◆ WORK INSTRUCTIONS: Of all the lines in the entries, how many carry the word "down"? The reply is that number and no more.

Saved entries:
▽
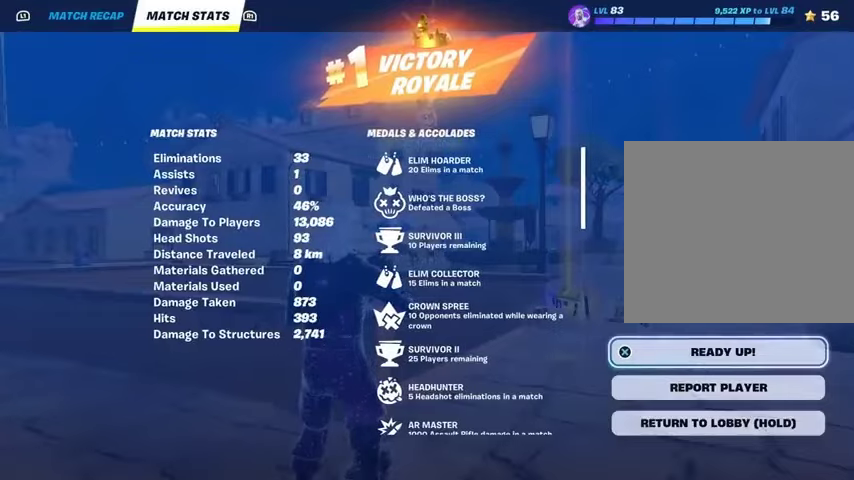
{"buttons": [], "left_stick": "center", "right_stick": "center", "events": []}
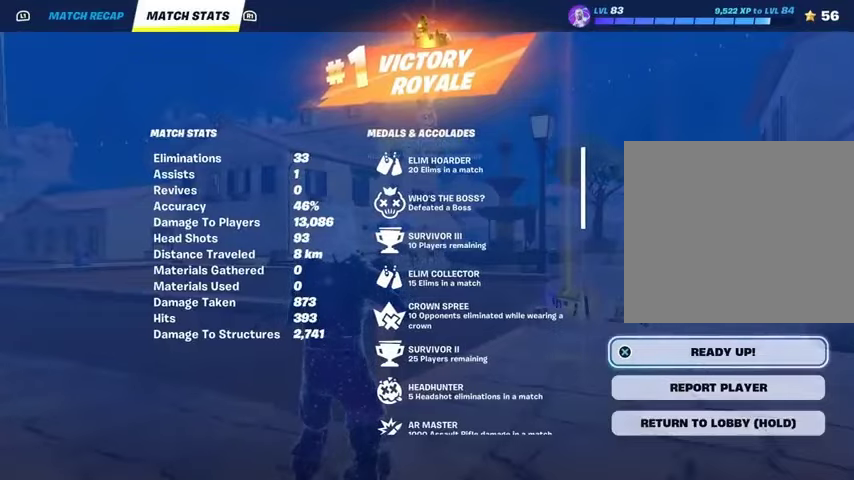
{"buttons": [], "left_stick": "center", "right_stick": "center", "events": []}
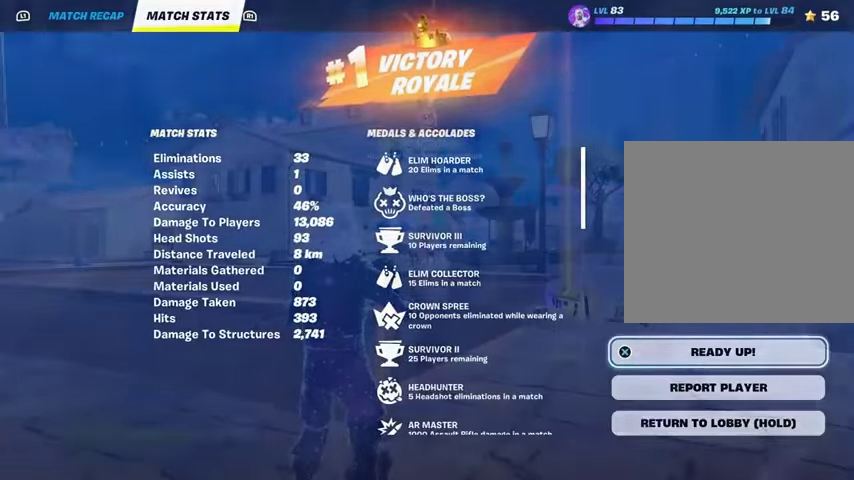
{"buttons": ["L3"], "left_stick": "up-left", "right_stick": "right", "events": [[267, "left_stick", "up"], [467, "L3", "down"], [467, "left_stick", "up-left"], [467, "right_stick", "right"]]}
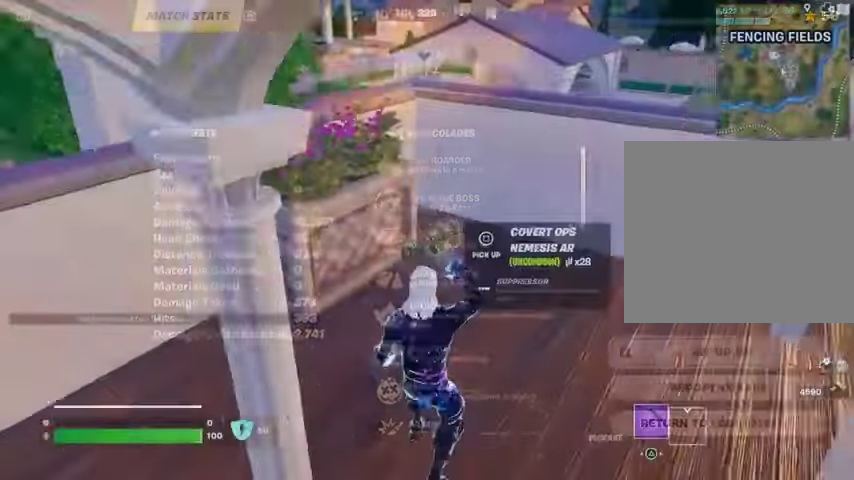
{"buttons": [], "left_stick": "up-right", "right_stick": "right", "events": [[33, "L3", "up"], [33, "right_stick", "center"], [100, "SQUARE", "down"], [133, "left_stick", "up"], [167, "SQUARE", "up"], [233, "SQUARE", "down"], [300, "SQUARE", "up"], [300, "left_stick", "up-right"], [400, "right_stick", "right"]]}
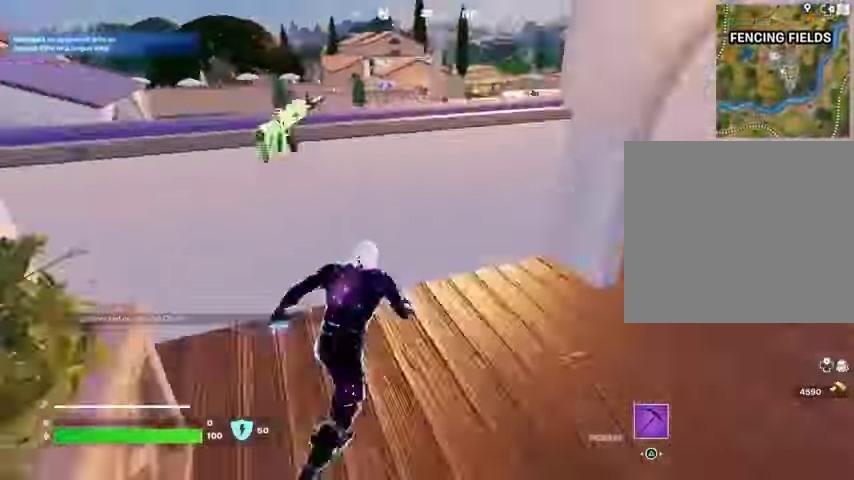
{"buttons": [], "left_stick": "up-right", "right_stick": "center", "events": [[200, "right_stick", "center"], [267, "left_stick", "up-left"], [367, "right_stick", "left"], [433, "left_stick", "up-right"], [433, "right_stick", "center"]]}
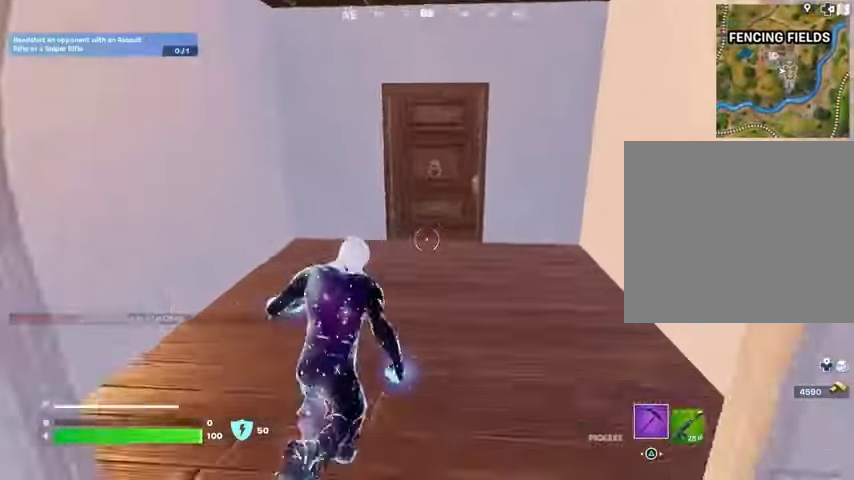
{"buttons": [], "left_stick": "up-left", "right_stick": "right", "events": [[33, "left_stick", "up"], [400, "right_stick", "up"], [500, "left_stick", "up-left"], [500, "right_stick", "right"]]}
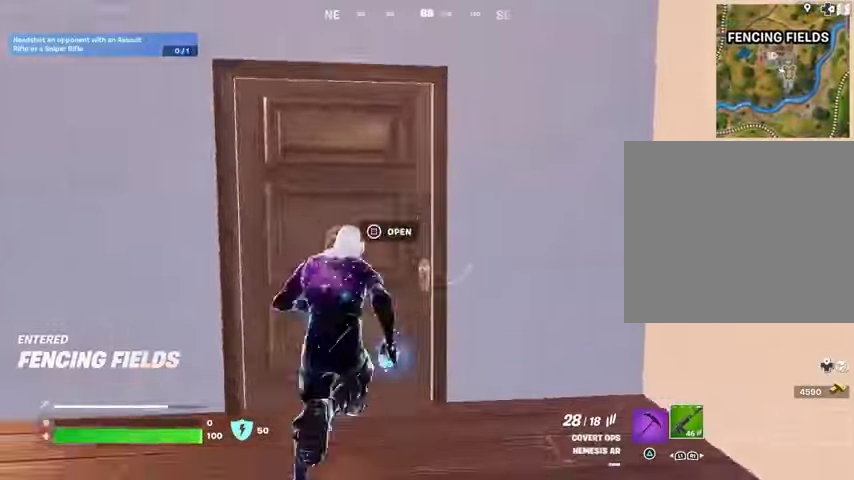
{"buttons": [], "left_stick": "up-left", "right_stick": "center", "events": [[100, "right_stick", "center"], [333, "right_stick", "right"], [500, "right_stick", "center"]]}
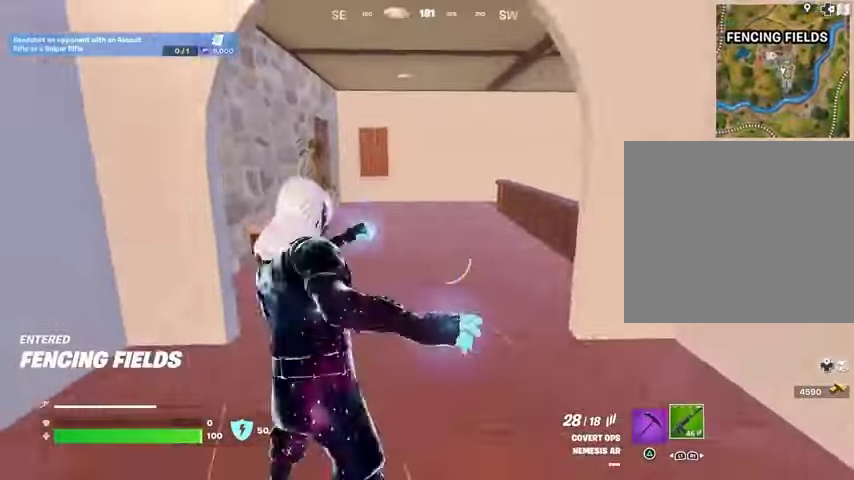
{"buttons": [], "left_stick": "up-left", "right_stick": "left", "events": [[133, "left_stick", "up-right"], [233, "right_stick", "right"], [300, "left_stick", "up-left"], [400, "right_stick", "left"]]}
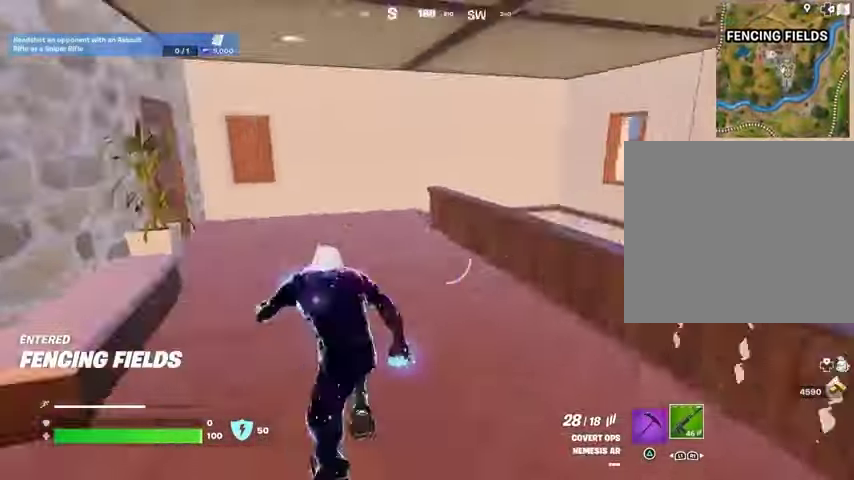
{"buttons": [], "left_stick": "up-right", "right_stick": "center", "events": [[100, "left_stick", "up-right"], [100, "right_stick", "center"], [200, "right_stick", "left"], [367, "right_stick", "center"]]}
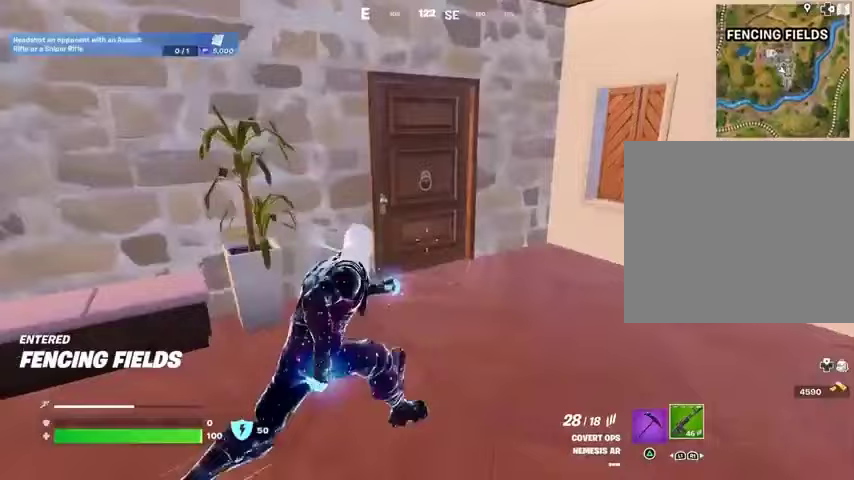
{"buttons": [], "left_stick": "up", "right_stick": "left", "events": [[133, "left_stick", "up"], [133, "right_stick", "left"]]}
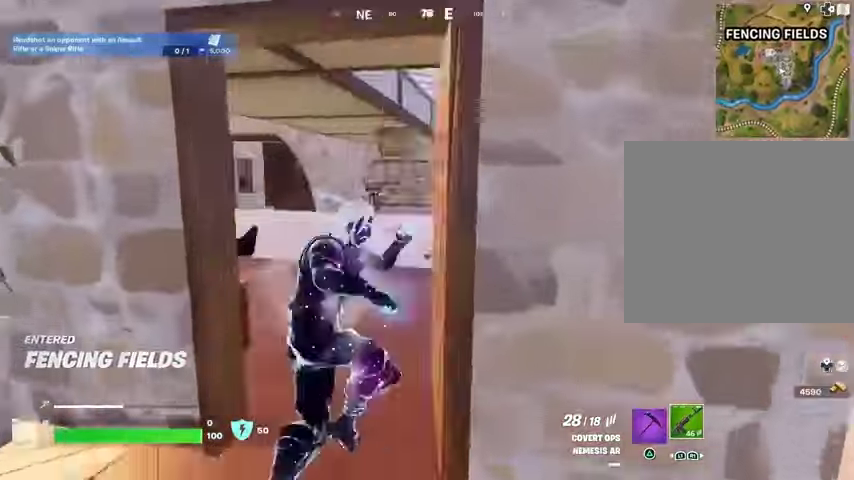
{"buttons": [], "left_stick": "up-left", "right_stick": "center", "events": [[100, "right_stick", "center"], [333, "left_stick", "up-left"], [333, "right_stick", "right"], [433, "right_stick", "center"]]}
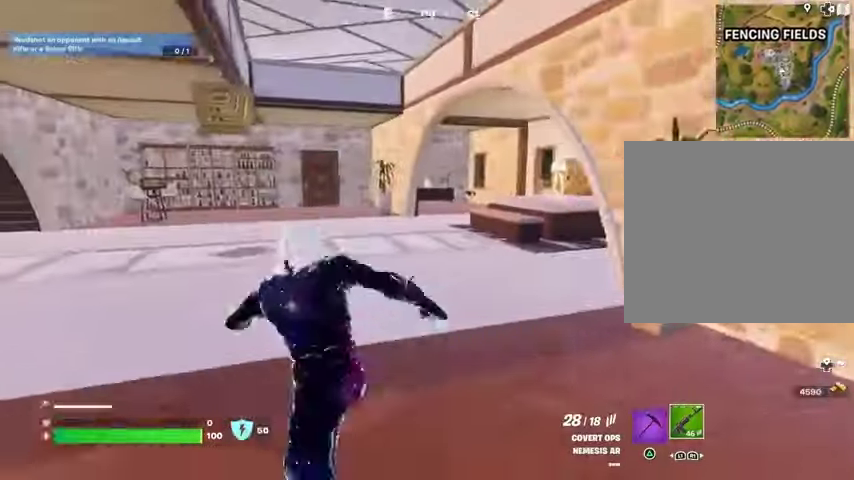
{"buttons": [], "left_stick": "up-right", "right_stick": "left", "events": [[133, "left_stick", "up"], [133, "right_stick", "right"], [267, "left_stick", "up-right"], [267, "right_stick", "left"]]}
△
◆ TASK ANSWER: 2